“I weep for your blessing,” I say again, pressing my master. “How long will you keep the Sovereign’s favor? A month? A year? Two? Soon she will replace you with the Bellona. Look how she favors Cassius. Look how she steals your child. Look how the other goes the way of a Silver. Your heirs are depleted. Your time as ArchGovernor will end. Let it. For you are not a man fit to be ArchGovernor of Mars. You are a man fit to be king of it.”
His eyes flash. “We have no kings.”
“Because none have dared craft themselves a crown,” I say. “Let this be the first step. Spit in the Sovereign’s eye. Make me the sword of your family.”
I pull a knife from my boot and make a quick cut beneath my eye. The blood falls like teardrops. This is an old blessing, from the iron ancestors, the Conquerors. And it will chill those who see it—a relic of a bygone, harder age. It is a Mars blessing. One of iron and blood. Of the raging ships that burned the famed Britannic Armada above Earth’s North Pole, and dashed the fastkillers from the land of the Rising Sun amid the asteroid belt. My master’s eyes ignite like dormant coals breathed upon, slowly, then all at once.
I have him.
“I give my blessing freely. What you do, do in my honor.” He leans toward me. “Rise, goldenborn. Rise, ironmade.” Augustus touches his finger to the blood and then presses the mark beneath his own eye. “Rise, Man of Mars, and take with you my wrath.”
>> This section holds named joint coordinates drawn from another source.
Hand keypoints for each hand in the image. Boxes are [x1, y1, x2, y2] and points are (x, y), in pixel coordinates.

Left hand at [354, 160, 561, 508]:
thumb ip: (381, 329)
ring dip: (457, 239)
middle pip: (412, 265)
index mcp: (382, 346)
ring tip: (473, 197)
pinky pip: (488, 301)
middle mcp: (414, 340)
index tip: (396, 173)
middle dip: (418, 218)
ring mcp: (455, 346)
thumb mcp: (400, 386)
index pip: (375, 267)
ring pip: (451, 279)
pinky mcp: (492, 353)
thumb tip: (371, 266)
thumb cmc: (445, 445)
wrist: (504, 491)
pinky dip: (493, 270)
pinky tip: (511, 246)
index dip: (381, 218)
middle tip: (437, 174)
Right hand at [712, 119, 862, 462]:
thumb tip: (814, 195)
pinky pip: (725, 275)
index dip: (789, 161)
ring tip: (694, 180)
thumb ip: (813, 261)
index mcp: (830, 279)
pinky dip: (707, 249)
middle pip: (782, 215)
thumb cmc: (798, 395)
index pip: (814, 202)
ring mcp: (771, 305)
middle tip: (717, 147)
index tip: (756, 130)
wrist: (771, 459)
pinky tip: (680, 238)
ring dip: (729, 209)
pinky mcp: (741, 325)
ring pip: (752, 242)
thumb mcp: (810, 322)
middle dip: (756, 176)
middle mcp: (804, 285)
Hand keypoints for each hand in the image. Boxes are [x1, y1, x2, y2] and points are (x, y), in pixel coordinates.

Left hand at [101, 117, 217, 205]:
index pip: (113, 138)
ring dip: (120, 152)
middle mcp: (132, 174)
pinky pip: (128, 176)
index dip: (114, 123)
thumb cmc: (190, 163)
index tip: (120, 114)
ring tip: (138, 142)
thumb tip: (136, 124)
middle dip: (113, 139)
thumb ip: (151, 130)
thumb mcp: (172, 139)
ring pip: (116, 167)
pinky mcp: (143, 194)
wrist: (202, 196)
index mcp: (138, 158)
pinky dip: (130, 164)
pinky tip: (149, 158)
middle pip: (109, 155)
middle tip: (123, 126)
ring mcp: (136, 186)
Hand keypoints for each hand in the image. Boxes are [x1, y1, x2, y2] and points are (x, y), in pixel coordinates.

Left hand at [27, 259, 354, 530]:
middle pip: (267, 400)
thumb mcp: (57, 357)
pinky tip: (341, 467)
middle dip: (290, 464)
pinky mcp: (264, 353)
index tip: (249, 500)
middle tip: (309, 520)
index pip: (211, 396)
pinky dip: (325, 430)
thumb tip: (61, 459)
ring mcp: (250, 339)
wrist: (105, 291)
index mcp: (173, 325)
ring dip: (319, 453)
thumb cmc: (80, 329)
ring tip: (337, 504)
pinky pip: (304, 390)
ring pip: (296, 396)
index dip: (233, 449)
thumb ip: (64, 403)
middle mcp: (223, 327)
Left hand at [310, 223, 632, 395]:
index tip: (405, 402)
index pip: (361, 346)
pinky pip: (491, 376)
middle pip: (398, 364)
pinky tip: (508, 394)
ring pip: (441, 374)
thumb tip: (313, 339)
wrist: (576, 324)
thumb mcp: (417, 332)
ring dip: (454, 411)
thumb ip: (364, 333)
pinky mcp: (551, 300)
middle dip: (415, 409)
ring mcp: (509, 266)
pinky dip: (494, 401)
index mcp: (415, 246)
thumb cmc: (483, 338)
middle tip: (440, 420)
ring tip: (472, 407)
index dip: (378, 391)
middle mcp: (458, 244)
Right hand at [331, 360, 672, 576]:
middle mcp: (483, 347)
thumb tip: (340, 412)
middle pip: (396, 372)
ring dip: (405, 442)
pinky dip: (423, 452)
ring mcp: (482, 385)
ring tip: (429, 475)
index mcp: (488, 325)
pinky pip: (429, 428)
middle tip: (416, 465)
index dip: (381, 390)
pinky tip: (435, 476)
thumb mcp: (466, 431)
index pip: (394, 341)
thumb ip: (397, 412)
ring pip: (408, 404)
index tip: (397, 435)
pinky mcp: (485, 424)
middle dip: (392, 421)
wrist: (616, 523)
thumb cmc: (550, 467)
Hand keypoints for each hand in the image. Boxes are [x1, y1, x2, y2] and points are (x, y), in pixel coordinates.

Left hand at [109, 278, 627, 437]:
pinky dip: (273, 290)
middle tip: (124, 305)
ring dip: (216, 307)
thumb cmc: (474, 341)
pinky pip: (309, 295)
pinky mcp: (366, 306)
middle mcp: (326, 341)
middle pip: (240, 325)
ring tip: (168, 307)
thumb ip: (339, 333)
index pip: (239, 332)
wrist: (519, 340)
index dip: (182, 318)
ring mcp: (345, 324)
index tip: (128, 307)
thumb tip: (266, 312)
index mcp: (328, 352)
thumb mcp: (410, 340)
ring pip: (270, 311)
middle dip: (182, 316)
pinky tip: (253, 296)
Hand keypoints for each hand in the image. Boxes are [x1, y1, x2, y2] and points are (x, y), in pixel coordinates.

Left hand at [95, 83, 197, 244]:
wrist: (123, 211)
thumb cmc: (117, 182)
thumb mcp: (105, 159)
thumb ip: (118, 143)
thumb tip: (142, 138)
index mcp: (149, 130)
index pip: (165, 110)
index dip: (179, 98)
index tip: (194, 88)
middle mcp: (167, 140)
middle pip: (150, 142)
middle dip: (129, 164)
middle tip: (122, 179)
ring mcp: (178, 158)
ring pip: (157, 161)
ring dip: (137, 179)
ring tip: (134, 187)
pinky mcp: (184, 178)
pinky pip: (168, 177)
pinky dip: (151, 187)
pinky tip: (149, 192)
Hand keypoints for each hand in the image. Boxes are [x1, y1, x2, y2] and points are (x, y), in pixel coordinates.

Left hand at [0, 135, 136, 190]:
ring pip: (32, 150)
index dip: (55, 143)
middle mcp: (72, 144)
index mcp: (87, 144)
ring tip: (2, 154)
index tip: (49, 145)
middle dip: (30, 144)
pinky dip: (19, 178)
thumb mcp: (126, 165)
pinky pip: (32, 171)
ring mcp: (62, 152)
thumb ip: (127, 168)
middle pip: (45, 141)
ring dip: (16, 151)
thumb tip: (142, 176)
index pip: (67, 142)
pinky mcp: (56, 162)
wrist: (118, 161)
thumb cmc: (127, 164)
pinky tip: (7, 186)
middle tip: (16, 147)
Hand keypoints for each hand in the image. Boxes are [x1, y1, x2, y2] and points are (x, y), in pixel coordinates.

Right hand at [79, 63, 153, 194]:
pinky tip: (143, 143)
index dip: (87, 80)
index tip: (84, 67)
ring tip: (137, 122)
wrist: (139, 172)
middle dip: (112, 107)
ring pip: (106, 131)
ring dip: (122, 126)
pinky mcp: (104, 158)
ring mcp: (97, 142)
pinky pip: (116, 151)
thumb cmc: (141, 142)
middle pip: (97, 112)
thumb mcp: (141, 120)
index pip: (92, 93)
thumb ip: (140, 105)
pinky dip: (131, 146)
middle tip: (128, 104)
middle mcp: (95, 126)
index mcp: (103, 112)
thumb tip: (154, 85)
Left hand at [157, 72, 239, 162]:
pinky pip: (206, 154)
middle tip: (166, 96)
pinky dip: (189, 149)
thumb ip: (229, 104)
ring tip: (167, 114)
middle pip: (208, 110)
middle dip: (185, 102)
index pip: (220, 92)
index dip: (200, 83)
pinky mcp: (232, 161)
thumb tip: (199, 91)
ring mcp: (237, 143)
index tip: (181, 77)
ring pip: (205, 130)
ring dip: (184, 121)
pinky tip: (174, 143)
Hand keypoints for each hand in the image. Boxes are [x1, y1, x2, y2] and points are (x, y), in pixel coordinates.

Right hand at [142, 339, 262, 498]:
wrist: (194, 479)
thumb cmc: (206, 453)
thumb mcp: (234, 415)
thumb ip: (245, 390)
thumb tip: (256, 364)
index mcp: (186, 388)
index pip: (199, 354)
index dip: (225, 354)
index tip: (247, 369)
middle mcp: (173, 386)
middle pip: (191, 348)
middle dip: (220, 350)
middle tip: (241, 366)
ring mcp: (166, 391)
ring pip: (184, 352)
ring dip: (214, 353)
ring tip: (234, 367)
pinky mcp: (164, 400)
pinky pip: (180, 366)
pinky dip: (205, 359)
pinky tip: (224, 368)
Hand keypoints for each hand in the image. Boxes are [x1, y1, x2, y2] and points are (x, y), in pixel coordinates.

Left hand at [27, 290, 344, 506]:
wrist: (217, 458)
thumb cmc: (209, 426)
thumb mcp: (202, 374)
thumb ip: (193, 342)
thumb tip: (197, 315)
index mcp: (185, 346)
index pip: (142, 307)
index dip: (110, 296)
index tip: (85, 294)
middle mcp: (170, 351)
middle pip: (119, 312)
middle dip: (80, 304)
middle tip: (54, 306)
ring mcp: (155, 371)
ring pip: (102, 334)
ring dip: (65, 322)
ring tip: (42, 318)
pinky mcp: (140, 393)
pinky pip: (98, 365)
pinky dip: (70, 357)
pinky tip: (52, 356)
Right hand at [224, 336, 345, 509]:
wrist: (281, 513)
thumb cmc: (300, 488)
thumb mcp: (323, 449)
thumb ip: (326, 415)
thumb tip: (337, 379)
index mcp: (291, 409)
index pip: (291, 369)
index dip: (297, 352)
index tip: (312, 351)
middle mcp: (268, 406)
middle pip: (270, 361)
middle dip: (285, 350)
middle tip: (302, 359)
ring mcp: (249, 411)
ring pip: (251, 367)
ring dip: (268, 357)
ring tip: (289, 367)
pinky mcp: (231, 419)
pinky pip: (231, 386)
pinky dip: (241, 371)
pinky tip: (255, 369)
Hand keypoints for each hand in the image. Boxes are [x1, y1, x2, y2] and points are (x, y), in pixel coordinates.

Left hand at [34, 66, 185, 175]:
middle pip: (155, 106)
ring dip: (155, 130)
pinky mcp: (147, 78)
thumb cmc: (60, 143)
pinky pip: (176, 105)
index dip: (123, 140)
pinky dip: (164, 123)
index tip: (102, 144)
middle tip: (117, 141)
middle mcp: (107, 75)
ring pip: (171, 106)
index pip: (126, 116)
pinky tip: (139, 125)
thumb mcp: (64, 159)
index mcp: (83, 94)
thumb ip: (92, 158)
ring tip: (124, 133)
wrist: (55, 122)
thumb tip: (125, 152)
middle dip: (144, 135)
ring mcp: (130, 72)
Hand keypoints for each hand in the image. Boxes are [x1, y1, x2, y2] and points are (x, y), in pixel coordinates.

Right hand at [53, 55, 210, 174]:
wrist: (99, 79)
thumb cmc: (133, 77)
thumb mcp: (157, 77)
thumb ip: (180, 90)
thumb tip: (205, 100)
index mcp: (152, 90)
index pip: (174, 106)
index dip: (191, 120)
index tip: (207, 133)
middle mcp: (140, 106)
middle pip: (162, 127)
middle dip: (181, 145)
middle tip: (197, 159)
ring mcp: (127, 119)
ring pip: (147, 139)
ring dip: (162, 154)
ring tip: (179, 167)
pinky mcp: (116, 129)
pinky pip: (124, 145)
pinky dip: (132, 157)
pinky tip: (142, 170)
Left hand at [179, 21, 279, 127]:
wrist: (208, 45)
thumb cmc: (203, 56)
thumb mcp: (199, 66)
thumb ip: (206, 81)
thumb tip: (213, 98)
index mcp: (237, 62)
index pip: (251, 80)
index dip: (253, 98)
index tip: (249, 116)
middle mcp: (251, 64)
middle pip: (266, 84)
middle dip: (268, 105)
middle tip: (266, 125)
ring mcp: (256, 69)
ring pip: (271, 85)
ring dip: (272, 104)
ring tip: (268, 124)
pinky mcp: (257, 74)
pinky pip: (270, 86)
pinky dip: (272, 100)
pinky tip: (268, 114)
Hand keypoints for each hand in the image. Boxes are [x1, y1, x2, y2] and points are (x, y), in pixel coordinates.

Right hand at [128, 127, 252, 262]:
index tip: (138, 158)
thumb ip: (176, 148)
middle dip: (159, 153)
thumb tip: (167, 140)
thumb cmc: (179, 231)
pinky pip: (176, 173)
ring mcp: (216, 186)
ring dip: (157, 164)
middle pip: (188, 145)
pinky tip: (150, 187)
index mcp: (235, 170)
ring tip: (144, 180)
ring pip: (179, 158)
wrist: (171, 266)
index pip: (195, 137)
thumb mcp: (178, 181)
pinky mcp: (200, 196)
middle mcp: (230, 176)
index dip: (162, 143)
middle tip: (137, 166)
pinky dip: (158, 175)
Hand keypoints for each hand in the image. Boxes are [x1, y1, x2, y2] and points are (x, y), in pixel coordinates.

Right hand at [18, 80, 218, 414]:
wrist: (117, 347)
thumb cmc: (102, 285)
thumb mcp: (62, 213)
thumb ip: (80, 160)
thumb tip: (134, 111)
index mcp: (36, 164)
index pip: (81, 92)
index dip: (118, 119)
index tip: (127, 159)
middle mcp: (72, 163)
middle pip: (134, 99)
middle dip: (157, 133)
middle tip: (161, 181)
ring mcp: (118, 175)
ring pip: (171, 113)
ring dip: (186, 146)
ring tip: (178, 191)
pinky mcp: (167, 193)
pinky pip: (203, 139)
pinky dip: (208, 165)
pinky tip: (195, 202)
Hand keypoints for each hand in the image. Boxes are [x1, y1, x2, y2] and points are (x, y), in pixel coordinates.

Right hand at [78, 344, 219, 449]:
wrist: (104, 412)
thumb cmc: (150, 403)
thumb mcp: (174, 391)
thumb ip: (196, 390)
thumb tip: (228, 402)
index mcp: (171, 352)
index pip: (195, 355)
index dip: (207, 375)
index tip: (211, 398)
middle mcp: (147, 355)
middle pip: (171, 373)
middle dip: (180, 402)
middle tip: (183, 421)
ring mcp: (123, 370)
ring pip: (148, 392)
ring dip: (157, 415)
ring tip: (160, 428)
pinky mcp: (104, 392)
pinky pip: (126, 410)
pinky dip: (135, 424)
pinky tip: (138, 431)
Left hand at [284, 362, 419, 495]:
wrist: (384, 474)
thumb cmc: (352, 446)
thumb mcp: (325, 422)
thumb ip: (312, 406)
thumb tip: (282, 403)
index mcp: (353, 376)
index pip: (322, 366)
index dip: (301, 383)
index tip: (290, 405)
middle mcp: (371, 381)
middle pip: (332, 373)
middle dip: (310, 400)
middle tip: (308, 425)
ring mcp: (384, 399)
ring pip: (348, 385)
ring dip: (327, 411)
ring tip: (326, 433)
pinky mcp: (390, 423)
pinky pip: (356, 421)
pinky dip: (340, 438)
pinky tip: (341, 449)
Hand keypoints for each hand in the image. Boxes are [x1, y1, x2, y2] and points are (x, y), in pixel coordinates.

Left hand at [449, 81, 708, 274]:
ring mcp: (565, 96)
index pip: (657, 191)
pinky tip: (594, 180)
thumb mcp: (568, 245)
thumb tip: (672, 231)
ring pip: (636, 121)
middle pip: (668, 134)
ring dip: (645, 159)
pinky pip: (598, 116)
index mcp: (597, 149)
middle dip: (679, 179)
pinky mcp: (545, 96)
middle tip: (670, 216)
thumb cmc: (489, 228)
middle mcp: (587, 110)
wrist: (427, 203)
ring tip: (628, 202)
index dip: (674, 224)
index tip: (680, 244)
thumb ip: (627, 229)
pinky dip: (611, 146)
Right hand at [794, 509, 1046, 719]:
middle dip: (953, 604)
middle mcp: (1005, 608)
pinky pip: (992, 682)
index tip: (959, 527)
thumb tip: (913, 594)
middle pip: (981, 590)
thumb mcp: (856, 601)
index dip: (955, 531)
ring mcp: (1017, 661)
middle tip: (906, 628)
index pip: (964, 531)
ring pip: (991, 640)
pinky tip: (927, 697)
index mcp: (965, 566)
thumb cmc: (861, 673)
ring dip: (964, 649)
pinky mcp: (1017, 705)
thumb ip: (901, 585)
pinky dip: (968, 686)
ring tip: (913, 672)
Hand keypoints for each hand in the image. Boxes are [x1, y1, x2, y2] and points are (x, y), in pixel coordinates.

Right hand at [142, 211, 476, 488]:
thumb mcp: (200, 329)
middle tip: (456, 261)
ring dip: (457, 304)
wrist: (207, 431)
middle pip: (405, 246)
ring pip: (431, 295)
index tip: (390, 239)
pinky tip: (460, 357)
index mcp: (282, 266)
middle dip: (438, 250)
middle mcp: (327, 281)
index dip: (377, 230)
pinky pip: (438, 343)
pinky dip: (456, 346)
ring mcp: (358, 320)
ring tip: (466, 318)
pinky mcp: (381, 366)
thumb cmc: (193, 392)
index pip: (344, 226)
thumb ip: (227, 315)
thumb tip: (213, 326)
I rise to whispers. This is no simple squabble now between boys. It is the battle of houses. Champion against champion.
I pace back to the center of the circle, nodding to Tactus and Victra. They touch the handles of their razors, as do the other aides. Our pack mentality is keen. “Prime luck,” Tactus says.
High above, ships swim quietly through the long-night. Trees sway in the breeze. Cities sparkle in the distance. Earth hovers like a swollen moon as I unravel my razor from my forearm.
Mustang comes to me as Cassius’s mother kisses his forehead.
“So you’re a pawn now?” she asks quickly.
“And you’re a trophy?”
She flinches before her lips curl into a slight sneer. “You say that to me? I don’t even recognize you.”
“Nor I you, Virginia. Serving the Sovereign now?”
But I do recognize her, despite the terrible gulf that now makes her feel more stranger than friend. The tightness in my chest is of her making. So too is the awkward tension in my hands as they yearn to touch her, yearn to hold her and tell her this is all a false guise. I’m not a pawn to her father. I’m more than that. All this is for good. Just not
I look over at Cassius. “Are you?”
“Jealousy? That’s ripe.” She leans in with a harsh whisper. “Shame you don’t respect me enough to suppose that I have my own plan. You think I’m here because my aching loins thrust me into Bellona arms. Please. I’m no bitch in heat. I protect my family by any means necessary. Who do you protect but yourself?”
“You betray your family by being with him.” I have no false answer that may parallel the truth. I must suffer being a villain in her eyes. Yet I can’t meet them. “Cassius is a wicked man.”
“Grow up, Darrow.” She looks like she’s going to say something deeper, but she just shakes her head and, turning, says, “He’s going to kill you. I’ll try to convince Octavia to end it early.” Her words fail her at first. “I wish you hadn’t come to this moon.”
She leaves me, giving Cassius a squeeze on the hand before joining the Sovereign’s entourage on the raised dais.
“Alone at last, my old friend,” Cassius says, slashing me with a smile.
Once we were like brothers. We shared food and raced that first day at the Institute. Stormed House Minerva together. How he laughed when I stole their cook and Sevro their standard. We galloped over the plains that night underneath the light of twin moons. I remember the woe in his eyes when they captured Quinn. When my kin, Titus, beat him and pissed on him. How I felt the tears welling then, when we were like brothers, before it all fell apart.